### Exercise details
Everything in the data below is left aside except the lines from the one containing "est actuellement bloqué(e)." through the one containing "Avertissements"; repeat those exactly.
━━━━━━━━━━━━━━━━━━━━
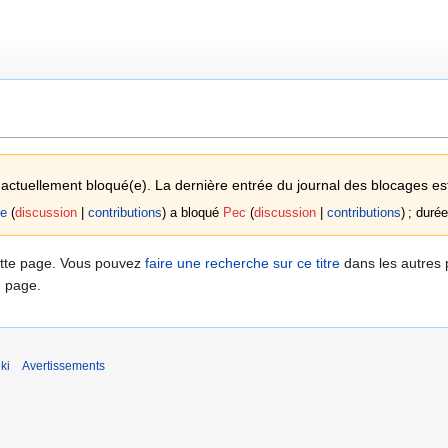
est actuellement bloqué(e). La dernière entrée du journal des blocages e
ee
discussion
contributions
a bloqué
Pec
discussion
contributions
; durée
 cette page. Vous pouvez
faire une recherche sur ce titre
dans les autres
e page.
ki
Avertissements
━━━━━━━━━━━━━━━━━━━━
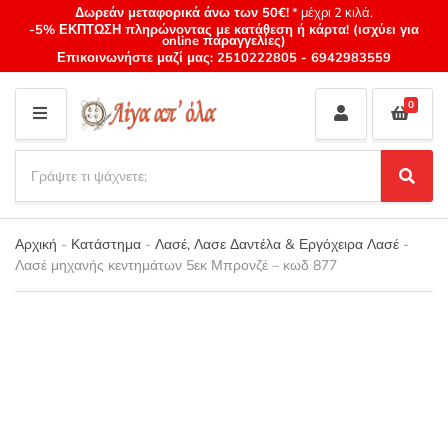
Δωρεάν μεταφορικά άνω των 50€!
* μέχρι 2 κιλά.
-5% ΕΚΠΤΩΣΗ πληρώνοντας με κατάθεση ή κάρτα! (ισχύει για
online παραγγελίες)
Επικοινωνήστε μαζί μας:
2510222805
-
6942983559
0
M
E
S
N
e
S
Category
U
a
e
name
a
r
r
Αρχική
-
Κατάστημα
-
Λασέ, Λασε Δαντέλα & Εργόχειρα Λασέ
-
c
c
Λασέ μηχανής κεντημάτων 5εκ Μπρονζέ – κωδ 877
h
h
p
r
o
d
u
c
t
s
━━━━━━━━━━━━━━━━━━━━
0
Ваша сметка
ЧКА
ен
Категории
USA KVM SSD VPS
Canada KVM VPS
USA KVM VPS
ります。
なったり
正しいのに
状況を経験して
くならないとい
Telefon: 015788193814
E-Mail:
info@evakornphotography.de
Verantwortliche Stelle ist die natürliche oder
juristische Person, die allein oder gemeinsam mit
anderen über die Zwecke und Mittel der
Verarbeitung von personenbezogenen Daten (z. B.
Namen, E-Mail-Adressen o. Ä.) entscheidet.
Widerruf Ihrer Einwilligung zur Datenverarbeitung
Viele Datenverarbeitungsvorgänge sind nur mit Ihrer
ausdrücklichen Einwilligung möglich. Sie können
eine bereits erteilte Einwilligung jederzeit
━━━━━━━━━━━━━━━━━━━━
### Solution
est actuellement bloqué(e). La dernière entrée du journal des blocages e
ee
discussion
contributions
a bloqué
Pec
discussion
contributions
; durée
 cette page. Vous pouvez
faire une recherche sur ce titre
dans les autres
e page.
ki
Avertissements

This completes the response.